═════ TEXT UNDER STUDY

Weekend Reads #24: Chinese YA Contemporary, Vietnamese Historical Fiction, & Manga!

Good afternoon, campers! (Still on that Stargate SG-1 kick.) I am super thrilled that I read as much Asian literature as I did in August, and I’m going to ride that tide into September as much as I possibly can. So, this weekend, I will be focusing on the Asian books that I checked out from the library, and even return to some manga serials that I’ve had on hold in lieu of reading other things.

Two of these titles are my current reads and the other is one is a book that I’m hoping to begin by the end of the day today, or sometime tomorrow, pending my completion of homework assignments. I am definitely enjoying the diversity of the genre that I’m reading this weekend, and I think it will go a long ways toward helping me stay engaged and avoid ruts!

Check ‘em out down below!

══════════

> **EXERCISE GOAL**: Reproduce the passage of the weekend reads post that lies between "Weekend Reads #24: Chinese" and "reading other things.", inclusive, without changing a word.

═════ SOURCE INFORMATION

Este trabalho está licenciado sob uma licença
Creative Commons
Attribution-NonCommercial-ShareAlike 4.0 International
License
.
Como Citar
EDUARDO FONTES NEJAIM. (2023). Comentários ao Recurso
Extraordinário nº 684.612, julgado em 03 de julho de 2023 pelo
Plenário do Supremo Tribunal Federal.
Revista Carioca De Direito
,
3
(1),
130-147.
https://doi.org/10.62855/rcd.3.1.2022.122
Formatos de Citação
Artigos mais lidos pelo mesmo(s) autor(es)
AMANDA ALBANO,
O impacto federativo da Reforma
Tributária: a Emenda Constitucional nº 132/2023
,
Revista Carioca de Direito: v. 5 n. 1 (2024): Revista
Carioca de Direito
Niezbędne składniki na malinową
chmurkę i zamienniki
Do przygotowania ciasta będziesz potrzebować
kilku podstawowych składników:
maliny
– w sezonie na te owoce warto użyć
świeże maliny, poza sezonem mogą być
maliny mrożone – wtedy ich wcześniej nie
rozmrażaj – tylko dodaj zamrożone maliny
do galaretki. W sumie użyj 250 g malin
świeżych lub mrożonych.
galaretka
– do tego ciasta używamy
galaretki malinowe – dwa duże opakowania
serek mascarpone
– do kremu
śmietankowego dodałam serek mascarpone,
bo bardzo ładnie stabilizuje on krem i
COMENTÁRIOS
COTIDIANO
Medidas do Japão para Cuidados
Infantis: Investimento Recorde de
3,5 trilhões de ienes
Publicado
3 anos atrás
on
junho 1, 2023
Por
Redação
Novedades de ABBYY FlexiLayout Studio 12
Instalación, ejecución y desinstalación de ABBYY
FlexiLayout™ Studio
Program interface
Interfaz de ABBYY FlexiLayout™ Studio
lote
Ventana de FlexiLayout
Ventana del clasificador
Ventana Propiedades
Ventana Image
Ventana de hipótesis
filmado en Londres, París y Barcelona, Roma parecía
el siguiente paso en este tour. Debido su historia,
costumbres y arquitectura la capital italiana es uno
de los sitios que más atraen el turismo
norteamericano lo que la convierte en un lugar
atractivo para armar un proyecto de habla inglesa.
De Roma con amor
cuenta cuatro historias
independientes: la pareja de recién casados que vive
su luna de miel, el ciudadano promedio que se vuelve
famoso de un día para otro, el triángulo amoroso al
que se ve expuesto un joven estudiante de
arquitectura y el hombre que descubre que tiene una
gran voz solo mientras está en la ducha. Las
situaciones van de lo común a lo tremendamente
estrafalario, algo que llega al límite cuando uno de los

══════════

> **EXERCISE RESPONSE**:
Weekend Reads #24: Chinese YA Contemporary, Vietnamese Historical Fiction, & Manga!

Good afternoon, campers! (Still on that Stargate SG-1 kick.) I am super thrilled that I read as much Asian literature as I did in August, and I’m going to ride that tide into September as much as I possibly can. So, this weekend, I will be focusing on the Asian books that I checked out from the library, and even return to some manga serials that I’ve had on hold in lieu of reading other things.